Le CD (Compact Disc) est un disque de 12 cm de diamètre et de 1.2 mm d'épaisseur (l'épaisseur varie de 1.1 à 1.5 mm) qui permet de stocker des informations numériques, c'est-à-dire correspondant à 800 Mo de données informatiques en langage binaire (0 ou 1). Un trou circulaire de 15 mm de diamètre au milieu du CD permet de le centrer.
Composition d'un CD :
Le CD se compose de trois couches superposées. La couche principale qui est la plus épaisse est en polycarbonate, un plastique résistant et transparent (1). Ce plastique laisse passer la lumière émise par le laser lors de la lecture d'un CD. On trouve ensuite une couche métallique réfléchissante(2)très souvent en aluminium qui va réfléchir la lumière émise par le laser. Il y a par dessus tout ça une couche de vernis protecteur qui vient protéger le métal de l'agression des Ultra Violets (3). Par dessus le tout, on trouve la surface imprimée qui sert à habiller le disque (4).

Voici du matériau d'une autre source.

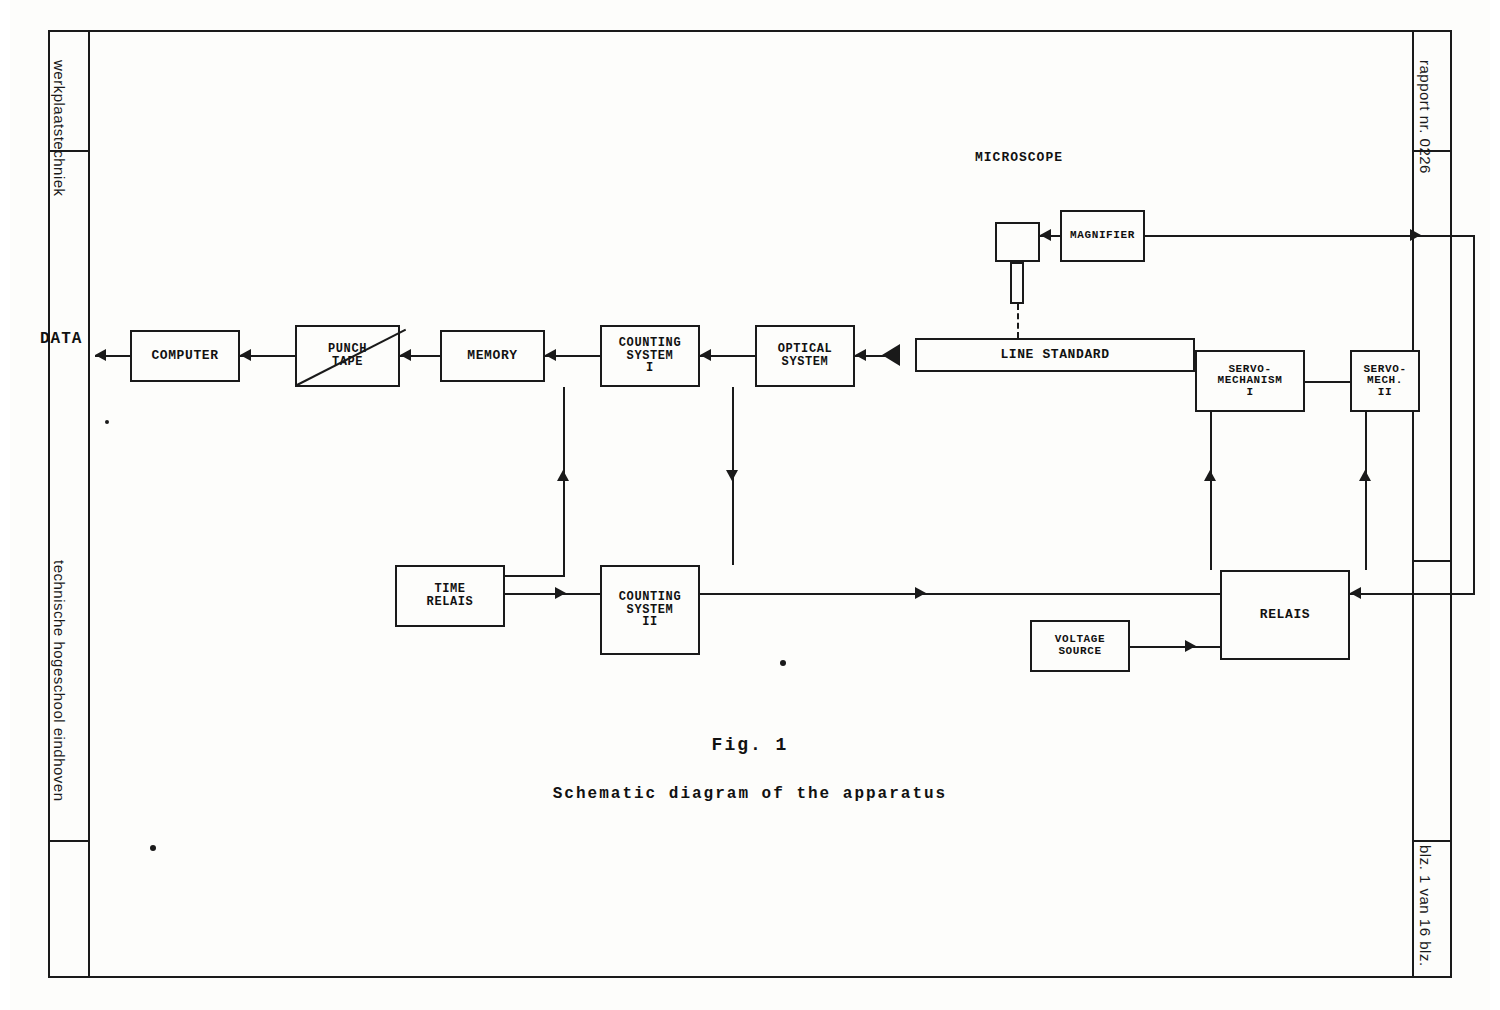Report nr. 0226 — Figure 1: Schematic diagram of the apparatus
werkplaatstechniek
technische hogeschool eindhoven
rapport nr. 0226
blz. 1 van 16 blz.
Microscope
Magni​fier
Line standard
Optical
System
Counting
System
I
Memory
Punch
Tape
Computer
Data
Servo-
Mechanism
I
Servo-
Mech.
II
Relais
Voltage
Source
Counting
System
II
Time
Relais
Fig. 1
Schematic diagram of the apparatus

Lors de la lecture d'un CD de ce type, le faisceau laser traverse la couche de polycarbonate et rencontre ou non un creux. Le faisceau est ensuite réfléchi par la couche métallique. Le passage d'un creux à une bosse ou d'une bosse à un creux représente un 1 dans le langage binaire. Le reste représente un 0. La lumière du laser est alors fortement déviée (on dit qu'elle est réfractée), de telle sorte que la dose de lumière renvoyée par la couche réfléchissante est minime. Le lecteur comprend alors qu'il s'agit d'un 1. La longueur du motif qui suit, qu'il soit bosse ou creux, donne la longueur du nombre de 0 situés après. La succession de 0 et de 1 permet ensuite de lire le contenu du disque. A noter que contrairement aux disques durs, un CD n'a qu'une seule piste organisée en spirale.

La courbe n'est pas régulière mais oscille autour de sa courbe moyenne (on appelle cela le wobble). La fréquence de ces oscillations est de 22,05 KHz. Cette oscillation permet à la tête de lecture de suivre la courbe et de réguler la vitesse de rotation du CD.

La piste physique est constituée d'alvéoles d'une profondeur de 0,168 µm, d'une largeur de 0.67 µm et de longueur variable. Les pistes physiques sont écartées entre elles d'une distance d'environ 1.6µm. Le fond de l'alvéole est un creux, les espaces sont des plats.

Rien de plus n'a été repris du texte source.